# [How to complete this task]
Find and copy the lines in the records beneath this task that contain the word "false".

Text-based hardware design files:
____

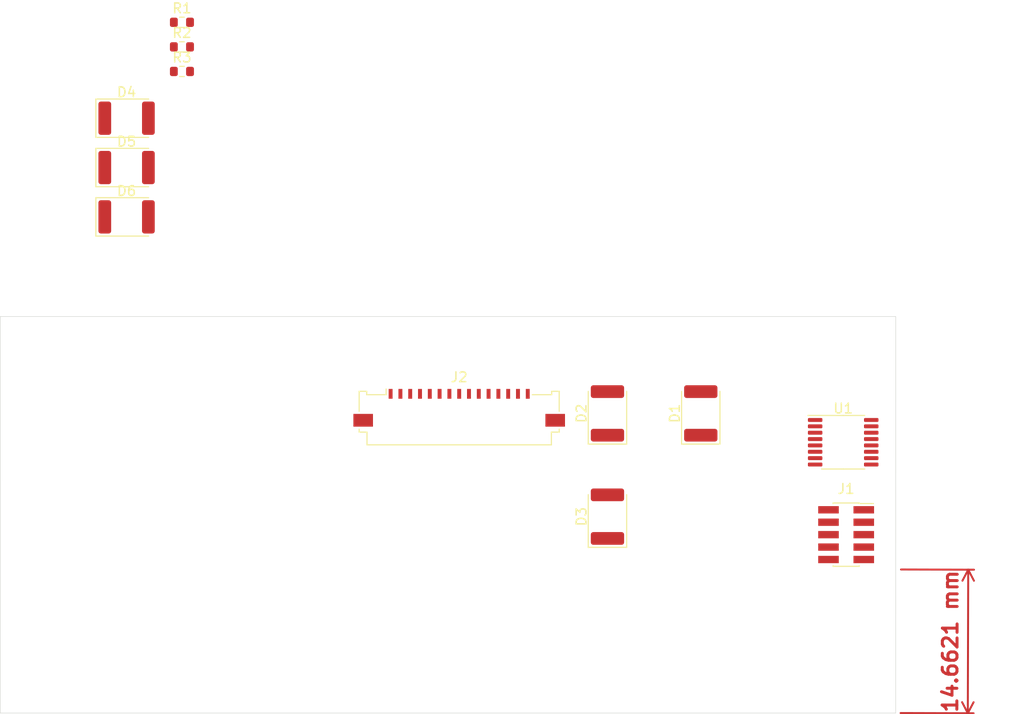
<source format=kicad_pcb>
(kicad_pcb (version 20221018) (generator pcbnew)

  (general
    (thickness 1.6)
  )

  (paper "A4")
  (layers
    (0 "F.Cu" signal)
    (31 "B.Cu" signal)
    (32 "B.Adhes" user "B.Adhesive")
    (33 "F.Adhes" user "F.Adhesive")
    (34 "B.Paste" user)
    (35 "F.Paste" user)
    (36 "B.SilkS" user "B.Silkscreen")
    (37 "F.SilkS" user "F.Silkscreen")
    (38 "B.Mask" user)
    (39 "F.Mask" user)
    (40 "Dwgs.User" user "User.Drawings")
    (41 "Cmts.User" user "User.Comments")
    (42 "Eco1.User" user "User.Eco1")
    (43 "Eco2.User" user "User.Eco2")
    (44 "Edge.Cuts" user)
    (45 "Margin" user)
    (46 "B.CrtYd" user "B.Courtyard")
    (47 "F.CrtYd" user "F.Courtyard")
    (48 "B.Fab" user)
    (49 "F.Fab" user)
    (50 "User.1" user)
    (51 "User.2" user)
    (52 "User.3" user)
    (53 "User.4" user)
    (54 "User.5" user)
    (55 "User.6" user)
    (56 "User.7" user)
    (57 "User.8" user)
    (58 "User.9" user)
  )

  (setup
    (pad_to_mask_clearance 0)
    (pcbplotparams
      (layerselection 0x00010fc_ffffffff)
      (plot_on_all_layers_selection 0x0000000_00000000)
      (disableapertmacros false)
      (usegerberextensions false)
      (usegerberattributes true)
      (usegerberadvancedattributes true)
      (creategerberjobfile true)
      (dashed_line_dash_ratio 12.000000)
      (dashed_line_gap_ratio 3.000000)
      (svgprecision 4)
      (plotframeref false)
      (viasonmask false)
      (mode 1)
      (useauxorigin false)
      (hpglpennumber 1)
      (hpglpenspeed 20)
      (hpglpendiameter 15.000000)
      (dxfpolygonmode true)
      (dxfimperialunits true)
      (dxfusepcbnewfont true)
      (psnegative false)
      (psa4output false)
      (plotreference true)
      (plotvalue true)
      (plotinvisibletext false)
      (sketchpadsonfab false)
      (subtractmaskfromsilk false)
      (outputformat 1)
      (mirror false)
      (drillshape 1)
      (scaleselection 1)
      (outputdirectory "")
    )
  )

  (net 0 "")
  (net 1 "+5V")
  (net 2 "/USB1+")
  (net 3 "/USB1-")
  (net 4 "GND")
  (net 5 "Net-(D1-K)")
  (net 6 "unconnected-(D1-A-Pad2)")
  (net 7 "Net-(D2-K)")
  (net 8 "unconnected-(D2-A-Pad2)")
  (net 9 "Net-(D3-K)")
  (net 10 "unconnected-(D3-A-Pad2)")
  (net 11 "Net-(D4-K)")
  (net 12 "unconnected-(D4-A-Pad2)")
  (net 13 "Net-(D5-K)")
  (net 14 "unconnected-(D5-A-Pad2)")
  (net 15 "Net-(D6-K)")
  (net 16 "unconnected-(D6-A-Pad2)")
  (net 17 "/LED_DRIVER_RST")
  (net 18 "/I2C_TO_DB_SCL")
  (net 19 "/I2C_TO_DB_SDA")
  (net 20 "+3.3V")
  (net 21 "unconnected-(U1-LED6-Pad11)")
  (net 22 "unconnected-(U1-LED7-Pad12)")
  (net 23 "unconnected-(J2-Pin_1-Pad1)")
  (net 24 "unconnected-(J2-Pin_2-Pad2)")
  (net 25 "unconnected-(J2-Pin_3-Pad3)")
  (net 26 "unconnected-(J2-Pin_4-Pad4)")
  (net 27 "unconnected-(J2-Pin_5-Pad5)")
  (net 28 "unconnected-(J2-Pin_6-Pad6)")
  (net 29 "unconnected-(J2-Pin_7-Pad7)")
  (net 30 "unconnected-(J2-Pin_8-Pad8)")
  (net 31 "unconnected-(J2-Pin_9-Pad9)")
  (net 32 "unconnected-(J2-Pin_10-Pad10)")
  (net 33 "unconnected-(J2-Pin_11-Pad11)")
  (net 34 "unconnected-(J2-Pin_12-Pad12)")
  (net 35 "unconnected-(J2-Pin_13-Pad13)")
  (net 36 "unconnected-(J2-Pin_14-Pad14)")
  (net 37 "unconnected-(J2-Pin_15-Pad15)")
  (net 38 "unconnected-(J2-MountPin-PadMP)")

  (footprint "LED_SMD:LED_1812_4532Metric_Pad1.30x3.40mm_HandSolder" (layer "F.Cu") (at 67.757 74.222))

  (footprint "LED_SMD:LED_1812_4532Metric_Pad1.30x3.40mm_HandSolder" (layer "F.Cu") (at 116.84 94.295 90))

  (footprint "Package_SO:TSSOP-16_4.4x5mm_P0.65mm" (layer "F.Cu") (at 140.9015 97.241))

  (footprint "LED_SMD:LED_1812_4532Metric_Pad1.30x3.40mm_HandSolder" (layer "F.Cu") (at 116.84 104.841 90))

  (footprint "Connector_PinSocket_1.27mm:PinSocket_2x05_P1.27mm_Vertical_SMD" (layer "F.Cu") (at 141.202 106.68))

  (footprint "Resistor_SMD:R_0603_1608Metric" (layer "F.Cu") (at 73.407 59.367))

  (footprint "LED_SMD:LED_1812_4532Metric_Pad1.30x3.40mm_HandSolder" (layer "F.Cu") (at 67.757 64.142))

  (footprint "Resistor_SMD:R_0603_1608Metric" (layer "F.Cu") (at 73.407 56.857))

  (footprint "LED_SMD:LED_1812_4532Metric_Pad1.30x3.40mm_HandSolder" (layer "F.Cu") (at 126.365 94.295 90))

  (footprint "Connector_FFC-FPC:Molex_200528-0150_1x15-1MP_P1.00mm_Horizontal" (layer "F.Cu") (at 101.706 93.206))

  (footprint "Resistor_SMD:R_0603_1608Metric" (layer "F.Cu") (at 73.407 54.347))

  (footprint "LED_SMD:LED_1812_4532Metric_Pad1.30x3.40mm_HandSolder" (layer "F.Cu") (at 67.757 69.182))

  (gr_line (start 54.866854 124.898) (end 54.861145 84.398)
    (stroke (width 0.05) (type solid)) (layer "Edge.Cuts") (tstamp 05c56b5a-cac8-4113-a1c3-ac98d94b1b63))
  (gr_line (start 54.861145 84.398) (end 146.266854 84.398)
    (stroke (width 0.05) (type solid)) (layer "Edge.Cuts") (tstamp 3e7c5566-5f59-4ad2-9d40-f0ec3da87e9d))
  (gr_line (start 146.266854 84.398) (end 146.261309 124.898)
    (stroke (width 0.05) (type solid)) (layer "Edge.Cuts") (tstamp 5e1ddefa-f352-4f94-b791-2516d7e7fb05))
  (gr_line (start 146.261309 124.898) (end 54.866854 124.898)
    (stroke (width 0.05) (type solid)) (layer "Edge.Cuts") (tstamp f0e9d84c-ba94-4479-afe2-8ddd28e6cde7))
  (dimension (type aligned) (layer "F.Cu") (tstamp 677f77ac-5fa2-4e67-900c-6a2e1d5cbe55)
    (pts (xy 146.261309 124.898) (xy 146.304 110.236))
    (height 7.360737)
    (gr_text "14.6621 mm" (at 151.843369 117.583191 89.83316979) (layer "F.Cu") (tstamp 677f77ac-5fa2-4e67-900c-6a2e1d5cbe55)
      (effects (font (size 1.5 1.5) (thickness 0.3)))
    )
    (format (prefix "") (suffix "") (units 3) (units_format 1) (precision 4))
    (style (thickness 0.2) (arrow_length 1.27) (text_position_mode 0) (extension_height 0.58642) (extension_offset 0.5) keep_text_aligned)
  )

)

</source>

____

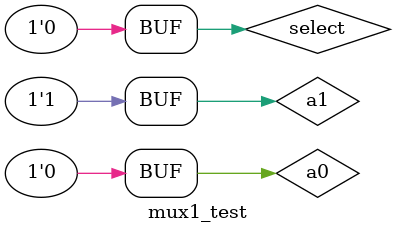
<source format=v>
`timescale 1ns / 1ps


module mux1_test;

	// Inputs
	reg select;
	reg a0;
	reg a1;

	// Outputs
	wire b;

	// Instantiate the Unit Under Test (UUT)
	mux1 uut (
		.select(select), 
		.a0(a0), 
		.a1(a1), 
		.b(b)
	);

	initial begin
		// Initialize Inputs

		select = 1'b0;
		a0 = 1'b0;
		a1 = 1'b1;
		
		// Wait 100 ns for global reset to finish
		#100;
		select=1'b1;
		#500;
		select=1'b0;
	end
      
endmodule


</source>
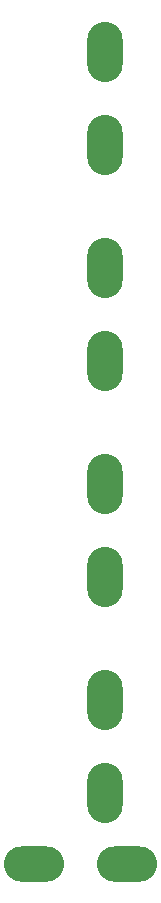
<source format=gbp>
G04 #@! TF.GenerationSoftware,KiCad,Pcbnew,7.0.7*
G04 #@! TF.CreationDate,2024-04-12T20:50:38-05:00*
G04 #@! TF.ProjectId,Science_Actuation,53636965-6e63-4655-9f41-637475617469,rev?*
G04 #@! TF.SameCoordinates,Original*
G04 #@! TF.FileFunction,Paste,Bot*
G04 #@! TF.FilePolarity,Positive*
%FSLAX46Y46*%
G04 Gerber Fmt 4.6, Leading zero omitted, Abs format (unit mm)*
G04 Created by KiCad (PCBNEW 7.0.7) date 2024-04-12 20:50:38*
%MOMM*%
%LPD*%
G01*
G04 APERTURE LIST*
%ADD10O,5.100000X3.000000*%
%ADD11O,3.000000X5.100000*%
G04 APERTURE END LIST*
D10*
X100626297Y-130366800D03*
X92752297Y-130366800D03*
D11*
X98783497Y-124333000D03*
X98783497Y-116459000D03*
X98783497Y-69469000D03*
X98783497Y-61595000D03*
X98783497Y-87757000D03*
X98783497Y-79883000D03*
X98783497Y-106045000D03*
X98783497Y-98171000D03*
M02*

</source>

____

# [Solution to this exercise]
      (disableapertmacros false)
      (usegerberextensions false)
      (plotframeref false)
      (viasonmask false)
      (useauxorigin false)
      (psnegative false)
      (psa4output false)
      (plotinvisibletext false)
      (sketchpadsonfab false)
      (subtractmaskfromsilk false)
      (mirror false)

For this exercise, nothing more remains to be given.